O prefeito de Anapu, Luiz Carlos Aguiar Leite, teve o mandato cassado pela Câmara Municipal nesta quinta-feira (12). A decisão foi aprovada por 9 votos favoráveis e 3 contrários durante a sessão de julgamento do Processo Político-Administrativo nº 001/2025.
A investigação foi aberta para apurar denúncias de que a Prefeitura deixou de responder a pedidos de informação encaminhados pelos vereadores. Segundo a Comissão Processante, a ausência de respostas comprometeu a atividade de fiscalização exercida pelo Poder Legislativo.
Relatório apontou omissão da Prefeitura
Durante a sessão, o relator da Comissão Processante, vereador Jefther do Surubim, apresentou as conclusões da investigação.
De acordo com o relatório final, diversos ofícios e requerimentos enviados pela Câmara não receberam resposta ou não tiveram comprovação de atendimento dentro dos prazos considerados adequados.
A comissão concluiu que a administração municipal não demonstrou a existência de um procedimento regular para atender e responder às solicitações encaminhadas pelos vereadores.
O documento também aponta que os depoimentos prestados durante a investigação reforçaram o entendimento de que havia falhas no controle e na gestão das informações requisitadas pelo Legislativo.
Defesa contestou as acusações
Na fase final do julgamento, a defesa foi realizada pelo advogado dativo Tarcísio de Souza Santiago, nomeado para representar o prefeito após a renúncia do advogado anteriormente constituído.

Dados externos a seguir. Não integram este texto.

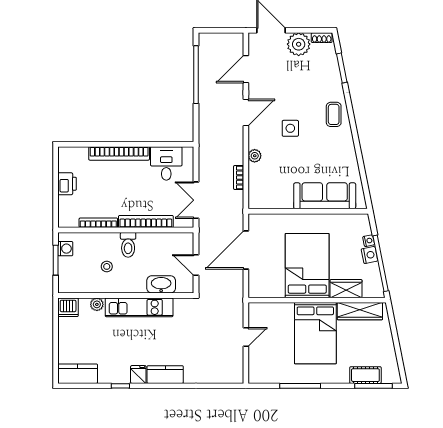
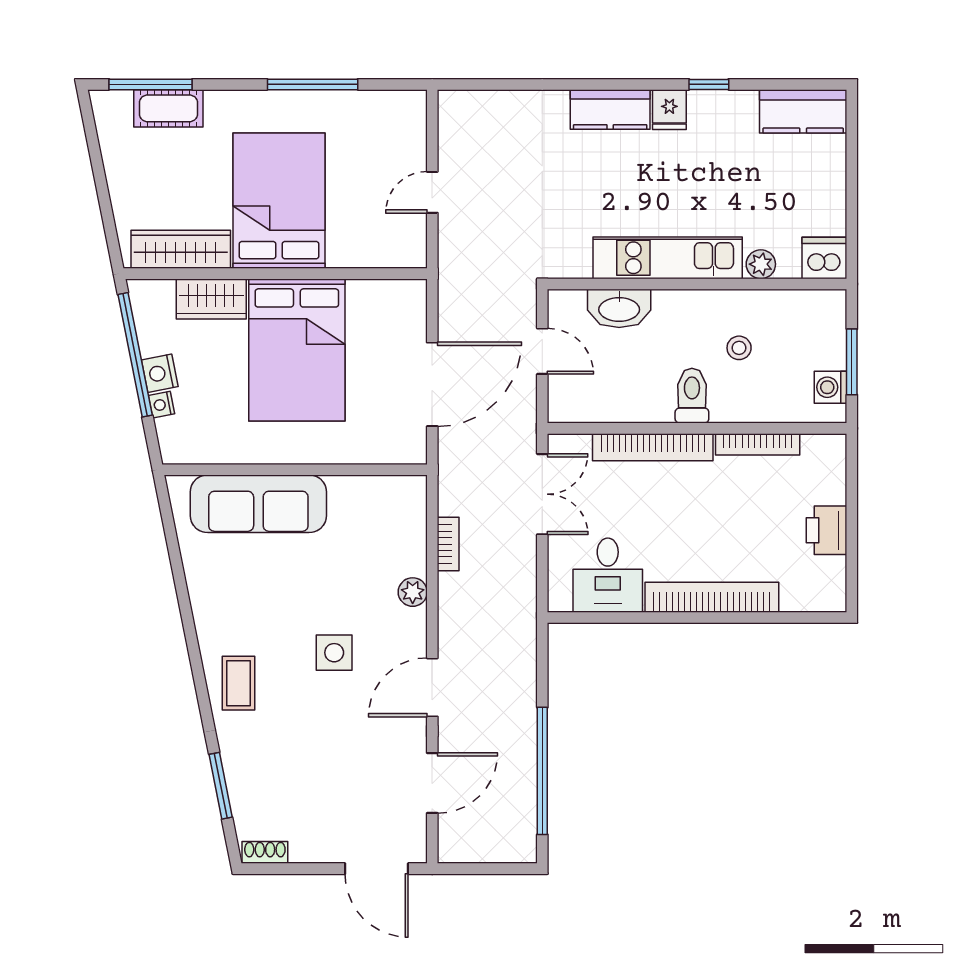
plant: (299, 44) -> (316, 838), removed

Durante sua manifestação, o defensor afirmou que os pedidos de informação apresentados pela Câmara eram genéricos e sustentou que não havia provas suficientes para demonstrar que o prefeito tinha conhecimento direto de todas as solicitações.
A defesa também argumentou que não ficou comprovada uma intenção deliberada de descumprir os requerimentos encaminhados pelos vereadores.
Votação terminou em 9 a 3
Encerradas as manifestações, o presidente da Câmara iniciou a votação nominal, procedimento em que cada vereador declara publicamente seu voto.

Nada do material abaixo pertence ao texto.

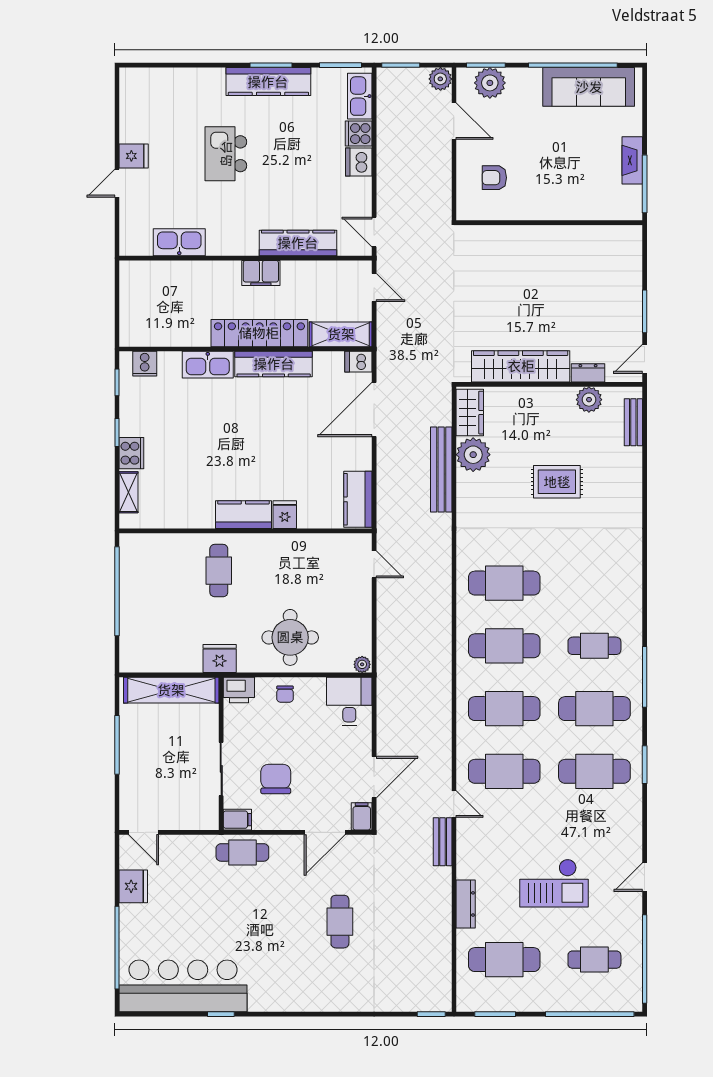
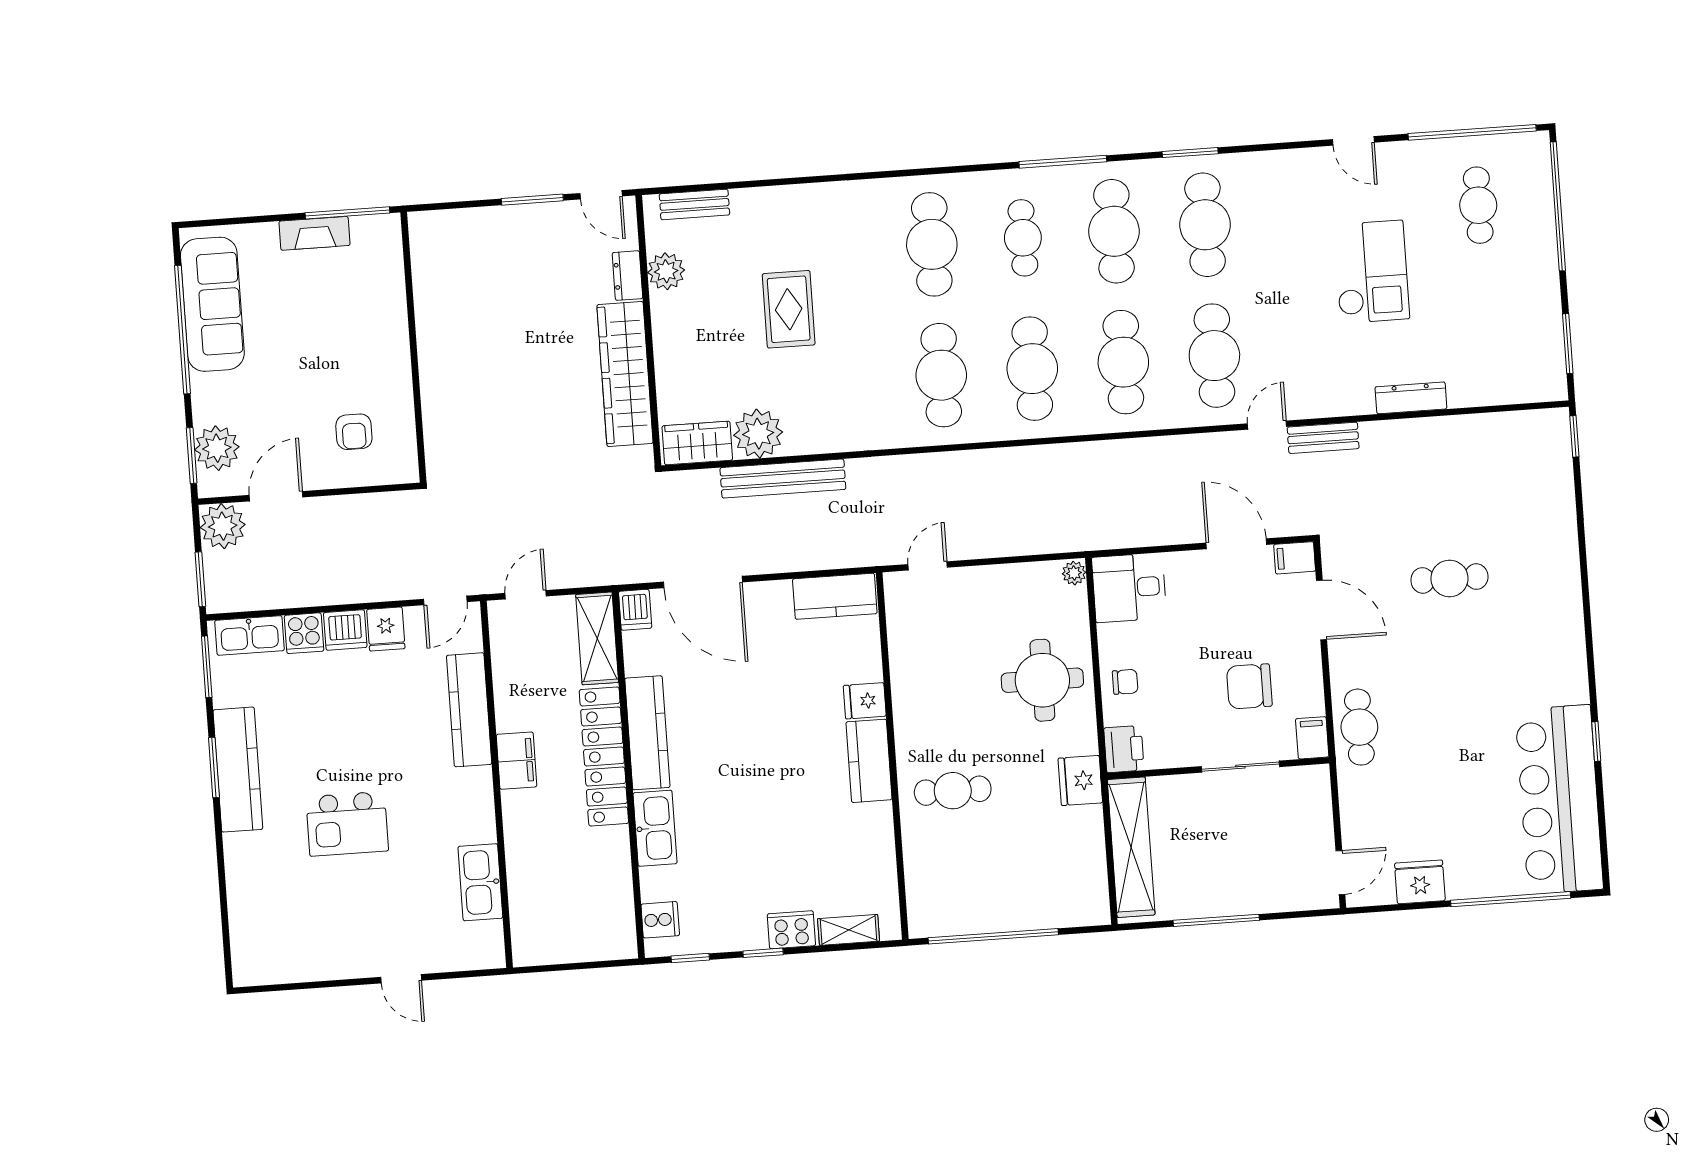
plant: (440, 79) -> (223, 526), width x1.36, depth x1.36
fridge: (134, 156) -> (386, 629), moved, turned 180
cafe table: (504, 960) -> (932, 244), moved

Ao final da votação, nove parlamentares votaram pela cassação do mandato e três votaram contra a medida. O resultado atingiu o quórum exigido pela legislação para a perda do cargo.
Câmara declara vacância do cargo
Após a proclamação do resultado, a presidência da Câmara determinou a emissão do decreto legislativo que formaliza a cassação do mandato.
O documento também declara oficialmente a vacância do cargo de prefeito, permitindo a adoção das medidas legais para a sucessão no Poder Executivo Municipal.
A Câmara informou ainda que fará a comunicação da decisão ao Tribunal Regional Eleitoral (TRE) e aos demais órgãos competentes.
Apesar da decisão do Legislativo, a defesa ainda poderá recorrer à Justiça para tentar reverter a cassação.